UConnMLHI_UKBiobankProject
Installation
Installation via pip (Not done yet)
$ pip install UConnMLHI_UKBiobankProject --user
$ sudo pip install UConnMLHI_UKBiobankProject
Manual Installation
$ git clone https://github.com/xinyuwang1209/UConnMLHI_UKBiobankProject
$ cd UConnMLHI_UKBiobankProject
$ python setup.py install --user
$ sudo python setup.py install
Usage
Load the module
from UConnMLHI_UKBiobankProject import UConnMLHI_UKBiobankProject as UKB
Data_Process
dta2csv: convert dta file into csv format
Set return_df = True, if you want to get the dataframe file beside saving it in csv
df = UKB.Data_Process.dta2csv('/path/to/file',return_df=True)
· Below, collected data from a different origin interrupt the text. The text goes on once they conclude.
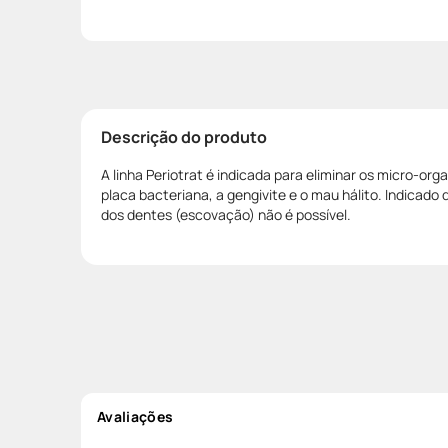
Descrição do produto
A linha Periotrat é indicada para eliminar os micro-o
placa bacteriana, a gengivite e o mau hálito. Indicad
dos dentes (escovação) não é possível.
Avaliações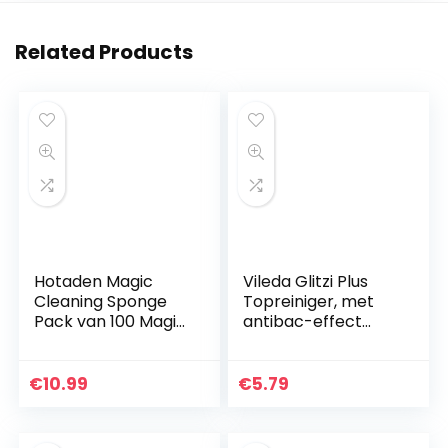
Related Products
Hotaden Magic
Vileda Glitzi Plus
Cleaning Sponge
Topreiniger, met
Pack van 100 Magic
antibac-effect
Eraser Sponzen
tegen bacteriën,
Melamine Foam
absorberend, 1×18
Cleaning Pad
stuks
€
10.99
€
5.79
Eraser Spons voor
Alle…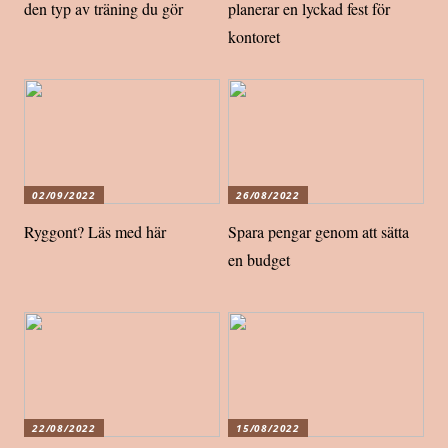
den typ av träning du gör
planerar en lyckad fest för
kontoret
02/09/2022
26/08/2022
Ryggont? Läs med här
Spara pengar genom att sätta
en budget
22/08/2022
15/08/2022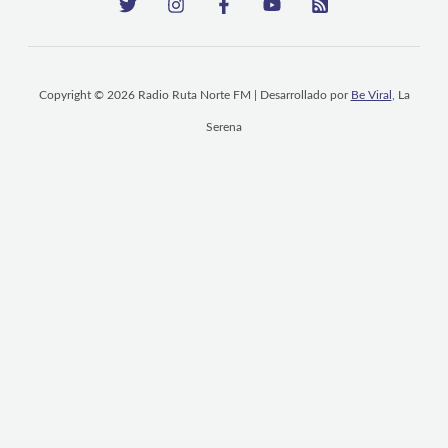
Copyright © 2026 Radio Ruta Norte FM | Desarrollado por
Be Viral
, La
Serena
Set return_df = False if you only want to save the data into csv format
UKB.Data_Process.dta2csv('/path/to/file',return_df)
ICD_parser: Select Disease IDs from ICD9/ICD10 using keywords or nodes
File 'coding87.tsv' is the hierarchical tree-structured dictionary for ICD9
File 'coding19.tsv' is the hierarchical tree-structured dictionary for ICD10
For example, to get all diseases in ICD10 with keyword 'alzheimer' plus all diseases in node 6 (the category of all the diseases of the nervous system):
ICDs, keyword_dict, node_dict = UKB.Data_Process.ICD_parser('/path/to/coding19.tsv',keywords=['alzheimer'],nodes=[6])
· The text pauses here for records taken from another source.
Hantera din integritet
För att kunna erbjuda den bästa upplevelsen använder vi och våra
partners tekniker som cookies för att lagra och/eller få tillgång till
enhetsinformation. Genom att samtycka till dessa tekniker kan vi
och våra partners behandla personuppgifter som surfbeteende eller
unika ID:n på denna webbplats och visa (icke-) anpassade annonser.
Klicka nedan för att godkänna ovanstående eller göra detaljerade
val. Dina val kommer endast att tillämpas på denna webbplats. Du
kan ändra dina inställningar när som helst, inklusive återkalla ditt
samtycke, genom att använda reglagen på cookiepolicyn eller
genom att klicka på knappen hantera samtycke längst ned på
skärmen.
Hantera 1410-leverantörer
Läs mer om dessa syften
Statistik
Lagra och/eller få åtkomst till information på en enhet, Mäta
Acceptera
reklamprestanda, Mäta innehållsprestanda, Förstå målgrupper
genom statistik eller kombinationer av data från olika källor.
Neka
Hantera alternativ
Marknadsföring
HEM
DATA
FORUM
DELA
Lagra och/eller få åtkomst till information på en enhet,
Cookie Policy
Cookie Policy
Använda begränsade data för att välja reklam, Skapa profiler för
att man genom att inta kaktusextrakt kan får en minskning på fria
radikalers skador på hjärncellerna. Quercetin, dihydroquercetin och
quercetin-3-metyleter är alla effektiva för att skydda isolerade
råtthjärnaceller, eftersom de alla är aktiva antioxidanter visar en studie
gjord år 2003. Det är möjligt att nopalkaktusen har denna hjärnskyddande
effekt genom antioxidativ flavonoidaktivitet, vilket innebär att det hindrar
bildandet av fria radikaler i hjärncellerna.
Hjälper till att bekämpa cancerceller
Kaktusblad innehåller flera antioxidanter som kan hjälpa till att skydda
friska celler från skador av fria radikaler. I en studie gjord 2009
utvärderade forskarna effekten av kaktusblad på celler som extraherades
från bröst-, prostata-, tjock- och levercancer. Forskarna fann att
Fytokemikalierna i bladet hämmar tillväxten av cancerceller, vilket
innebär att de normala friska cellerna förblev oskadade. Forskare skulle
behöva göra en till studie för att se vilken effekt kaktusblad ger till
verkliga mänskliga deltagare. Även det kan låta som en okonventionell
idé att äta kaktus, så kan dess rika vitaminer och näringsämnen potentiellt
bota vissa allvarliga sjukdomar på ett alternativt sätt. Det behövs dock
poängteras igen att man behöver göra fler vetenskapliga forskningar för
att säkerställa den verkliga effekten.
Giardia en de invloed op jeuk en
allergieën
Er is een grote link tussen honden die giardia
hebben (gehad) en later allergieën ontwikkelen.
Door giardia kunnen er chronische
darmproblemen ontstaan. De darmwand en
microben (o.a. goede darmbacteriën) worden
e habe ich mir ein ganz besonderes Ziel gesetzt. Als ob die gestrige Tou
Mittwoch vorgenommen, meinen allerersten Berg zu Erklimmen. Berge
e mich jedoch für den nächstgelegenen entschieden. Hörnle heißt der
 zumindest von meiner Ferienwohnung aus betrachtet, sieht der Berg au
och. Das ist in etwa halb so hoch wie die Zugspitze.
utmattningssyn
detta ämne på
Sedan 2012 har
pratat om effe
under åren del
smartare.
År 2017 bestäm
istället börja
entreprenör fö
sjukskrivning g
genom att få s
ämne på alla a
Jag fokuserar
select_healthy_subjects: Select healthy subject using disease IDs from ICD_parser
For example, to get the subjects who does not have alzheimer or any other nervous system diseases:
df = pd.read_csv('Data_Diagnosis.csv', low_memory=False)
icd = 10
ICDs, _, _ = UKB.Data_Process.ICD_parser('/path/to/coding19.tsv',keywords=['alzheimer'],nodes=[6])
healthy_subjects, unhealthy_subjects = UKB.Data_Process.select_healthy_subjects(df,ICDs,icd=icd)